- [TO DO]
Retype nothing but the lines from the start of the material up to and including the line with "and a **B.Sc.". Pictures don't belong in the copy.
....
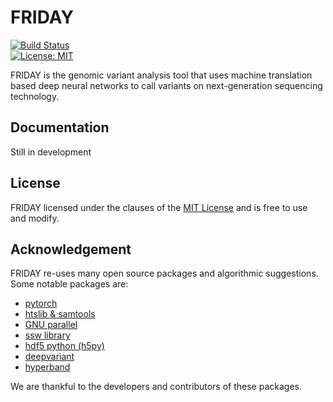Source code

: # FRIDAY

[![Build Status](https://travis-ci.com/kishwarshafin/friday.svg?branch=friday_v0)](https://travis-ci.com/kishwarshafin/friday)<br/>
[![License: MIT](https://img.shields.io/badge/License-MIT-yellow.svg)](https://github.com/kishwarshafin/friday/blob/master/LICENSE)

FRIDAY is the genomic variant analysis tool that uses machine translation based deep neural networks to call variants on next-generation sequencing technology.

## Documentation
Still in development
## License
FRIDAY licensed under the clauses of the [MIT License](https://github.com/kishwarshafin/friday/blob/friday_v1/LICENSE) and is free to use and modify.

## Acknowledgement
FRIDAY re-uses many open source packages and algorithmic suggestions. Some notable packages are: </br>
* [pytorch](https://pytorch.org/)
* [htslib & samtools](http://www.htslib.org/)
* [GNU parallel](https://www.gnu.org/software/parallel/)
* [ssw library](https://github.com/mengyao/Complete-Striped-Smith-Waterman-Library)
* [hdf5 python (h5py)](https://www.h5py.org/)
* [deepvariant](https://github.com/google/deepvariant)
* [hyperband](https://github.com/zygmuntz/hyperband)

We are thankful to the developers and contributors of these packages.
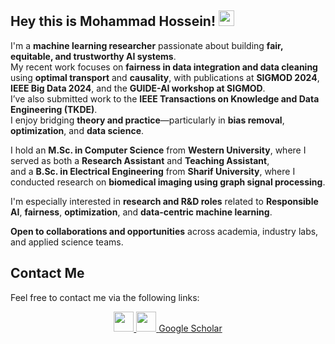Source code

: ## Hey this is Mohammad Hossein! <img src="https://media.giphy.com/media/hvRJCLFzcasrR4ia7z/giphy.gif" width="25px">

I'm a **machine learning researcher** passionate about building **fair, equitable, and trustworthy AI systems**.  
My recent work focuses on **fairness in data integration and data cleaning** using **optimal transport** and **causality**, with publications at **SIGMOD 2024**, **IEEE Big Data 2024**, and the **GUIDE-AI workshop at SIGMOD**.  
I’ve also submitted work to the **IEEE Transactions on Knowledge and Data Engineering (TKDE)**.  
I enjoy bridging **theory and practice**—particularly in **bias removal**, **optimization**, and **data science**.

I hold an **M.Sc. in Computer Science** from **Western University**, where I served as both a **Research Assistant** and **Teaching Assistant**,  
and a **B.Sc. in Electrical Engineering** from **Sharif University**, where I conducted research on **biomedical imaging using graph signal processing**.

I'm especially interested in **research and R&D roles** related to **Responsible AI**, **fairness**, **optimization**, and **data-centric machine learning**.  

**Open to collaborations and opportunities** across academia, industry labs, and applied science teams.

<!-- 
<table border="0" cellspacing="0" cellpadding="0">
    <tr>
        <td>
            <img src="https://github-readme-stats.vercel.app/api?username=mhmoslemi2338&show_icons=True"/>
        </td>
        <td>
            <img src="https://github-readme-stats.vercel.app/api/top-langs/?username=mhmoslemi2338&layout=compact&langs_count=10"/>
        </td>
    </tr>
</table>
-->


## Contact Me

Feel free to contact me via the following links:

<div align="center">
    <a href="mailto:mhmoslemi2338@gmail.com">
        <img src="https://img.icons8.com/color/50/000000/gmail.png" width=32/>
    </a>
    <a href="https://www.linkedin.com/in/mohammad-hosein-moslemi/">
        <img src="https://img.icons8.com/color/50/000000/linkedin.png" width=32/>
    </a>
    <a href="https://scholar.google.ca/citations?user=vfufSS0AAAAJ&hl=en">Google Scholar</a>
</div>
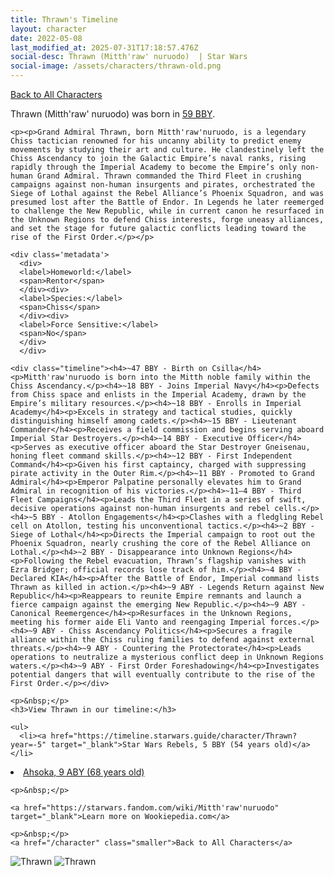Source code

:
 ```yaml
---
title: Thrawn's Timeline
layout: character
date: 2022-05-08
last_modified_at: 2025-07-31T17:18:57.476Z
social-desc: Thrawn (Mitth'raw' nuruodo)  | Star Wars
social-image: /assets/characters/thrawn-old.png
---
```

<a href="/character" class="smaller">Back to All Characters</a>

<div class="character-profile container">
  <div class="col-10">
    <p>
    Thrawn (Mitth'raw' nuruodo)             was born in <a href="https://timeline.starwars.guide/character/Thrawn?year=-59" target="_blank">59 BBY</a>.
    </p>

    <p><p>Grand Admiral Thrawn, born Mitth'raw'nuruodo, is a legendary Chiss tactician renowned for his uncanny ability to predict enemy movements by studying their art and culture. He clandestinely left the Chiss Ascendancy to join the Galactic Empire’s naval ranks, rising rapidly through the Imperial Academy to become the Empire’s only non-human Grand Admiral. Thrawn commanded the Third Fleet in crushing campaigns against non-human insurgents and pirates, orchestrated the Siege of Lothal against the Rebel Alliance’s Phoenix Squadron, and was presumed lost after the Battle of Endor. In Legends he later reemerged to challenge the New Republic, while in current canon he resurfaced in the Unknown Regions to defend Chiss interests, forge uneasy alliances, and set the stage for future galactic conflicts leading toward the rise of the First Order.</p></p>
    
    <div class='metadata'>
      <div>
      <label>Homeworld:</label>
      <span>Rentor</span>
      </div><div>
      <label>Species:</label>
      <span>Chiss</span>
      </div><div>
      <label>Force Sensitive:</label>
      <span>No</span>
      </div>
      </div>

    <div class="timeline"><h4>~47 BBY - Birth on Csilla</h4><p>Mitth'raw'nuruodo is born into the Mitth noble family within the Chiss Ascendancy.</p><h4>~18 BBY - Joins Imperial Navy</h4><p>Defects from Chiss space and enlists in the Imperial Academy, drawn by the Empire’s military resources.</p><h4>~18 BBY - Enrolls in Imperial Academy</h4><p>Excels in strategy and tactical studies, quickly distinguishing himself among cadets.</p><h4>~15 BBY - Lieutenant Commander</h4><p>Receives a field commission and begins serving aboard Imperial Star Destroyers.</p><h4>~14 BBY - Executive Officer</h4><p>Serves as executive officer aboard the Star Destroyer Gneisenau, honing fleet command skills.</p><h4>~12 BBY - First Independent Command</h4><p>Given his first captaincy, charged with suppressing pirate activity in the Outer Rim.</p><h4>~11 BBY - Promoted to Grand Admiral</h4><p>Emperor Palpatine personally elevates him to Grand Admiral in recognition of his victories.</p><h4>~11–4 BBY - Third Fleet Campaigns</h4><p>Leads the Third Fleet in a series of swift, decisive operations against non-human insurgents and rebel cells.</p><h4>~5 BBY - Atollon Engagements</h4><p>Clashes with a fledgling Rebel cell on Atollon, testing his unconventional tactics.</p><h4>~2 BBY - Siege of Lothal</h4><p>Directs the Imperial campaign to root out the Phoenix Squadron, nearly crushing the core of the Rebel Alliance on Lothal.</p><h4>~2 BBY - Disappearance into Unknown Regions</h4><p>Following the Rebel evacuation, Thrawn’s flagship vanishes with Ezra Bridger; official records lose track of him.</p><h4>~4 BBY - Declared KIA</h4><p>After the Battle of Endor, Imperial command lists Thrawn as killed in action.</p><h4>~9 ABY - Legends Return against New Republic</h4><p>Reappears to reunite Empire remnants and launch a fierce campaign against the emerging New Republic.</p><h4>~9 ABY - Canonical Reemergence</h4><p>Resurfaces in the Unknown Regions, meeting his former aide Eli Vanto and reengaging Imperial forces.</p><h4>~9 ABY - Chiss Ascendancy Politics</h4><p>Secures a fragile alliance within the Chiss ruling families to defend against external threats.</p><h4>~9 ABY - Countering the Protectorate</h4><p>Leads operations to neutralize a mysterious conflict deep in Unknown Regions waters.</p><h4>~9 ABY - First Order Foreshadowing</h4><p>Investigates potential dangers that will eventually contribute to the rise of the First Order.</p></div>
    
    <p>&nbsp;</p>
    <h3>View Thrawn in our timeline:</h3>

    <ul>
      <li><a href="https://timeline.starwars.guide/character/Thrawn?year=-5" target="_blank">Star Wars Rebels, 5 BBY (54 years old)</a></li>
  <li><a href="https://timeline.starwars.guide/character/Thrawn?year=9" target="_blank">Ahsoka, 9 ABY (68 years old)</a></li>
    </ul>

    <p>&nbsp;</p>

    <a href="https://starwars.fandom.com/wiki/Mitth'raw'nuruodo" target="_blank">Learn more on Wookiepedia.com</a>

    <p>&nbsp;</p>
    <a href="/character" class="smaller">Back to All Characters</a>
  </div>
  <div class="character_image col-2">
    <img src="https://timeline.starwars.guide//images/thrawn-old.png" alt="Thrawn" />
    <img src="https://timeline.starwars.guide//images/thrawn.png" alt="Thrawn" />
    <script async src="https://pagead2.googlesyndication.com/pagead/js/adsbygoogle.js?client=ca-pub-6056590143595280"
        crossorigin="anonymous"></script>
    <!-- starwars character -->
    <ins class="adsbygoogle"
        style="display:block; min-height: 280px; width: 100%;"
        data-ad-client="ca-pub-6056590143595280"
        data-ad-slot="1622037034"
        data-ad-format="auto"
        data-full-width-responsive="true"></ins>
    <script>
        (adsbygoogle = window.adsbygoogle || []).push({});
    </script>
  </div>
</div>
....
- [YOUR RESPONSE]
Source code

: # FRIDAY

[![Build Status](https://travis-ci.com/kishwarshafin/friday.svg?branch=friday_v0)](https://travis-ci.com/kishwarshafin/friday)<br/>
[![License: MIT](https://img.shields.io/badge/License-MIT-yellow.svg)](https://github.com/kishwarshafin/friday/blob/master/LICENSE)

FRIDAY is the genomic variant analysis tool that uses machine translation based deep neural networks to call variants on next-generation sequencing technology.

## Documentation
Still in development
## License
FRIDAY licensed under the clauses of the [MIT License](https://github.com/kishwarshafin/friday/blob/friday_v1/LICENSE) and is free to use and modify.

## Acknowledgement
FRIDAY re-uses many open source packages and algorithmic suggestions. Some notable packages are: </br>
* [pytorch](https://pytorch.org/)
* [htslib & samtools](http://www.htslib.org/)
* [GNU parallel](https://www.gnu.org/software/parallel/)
* [ssw library](https://github.com/mengyao/Complete-Striped-Smith-Waterman-Library)
* [hdf5 python (h5py)](https://www.h5py.org/)
* [deepvariant](https://github.com/google/deepvariant)
* [hyperband](https://github.com/zygmuntz/hyperband)

We are thankful to the developers and contributors of these packages.
Source code

: ## Hey this is Mohammad Hossein! <img src="https://media.giphy.com/media/hvRJCLFzcasrR4ia7z/giphy.gif" width="25px">

I'm a **machine learning researcher** passionate about building **fair, equitable, and trustworthy AI systems**.  
My recent work focuses on **fairness in data integration and data cleaning** using **optimal transport** and **causality**, with publications at **SIGMOD 2024**, **IEEE Big Data 2024**, and the **GUIDE-AI workshop at SIGMOD**.  
I’ve also submitted work to the **IEEE Transactions on Knowledge and Data Engineering (TKDE)**.  
I enjoy bridging **theory and practice**—particularly in **bias removal**, **optimization**, and **data science**.

I hold an **M.Sc. in Computer Science** from **Western University**, where I served as both a **Research Assistant** and **Teaching Assistant**,  
and a **B.Sc. in Electrical Engineering** from **Sharif University**, where I conducted research on **biomedical imaging using graph signal processing**.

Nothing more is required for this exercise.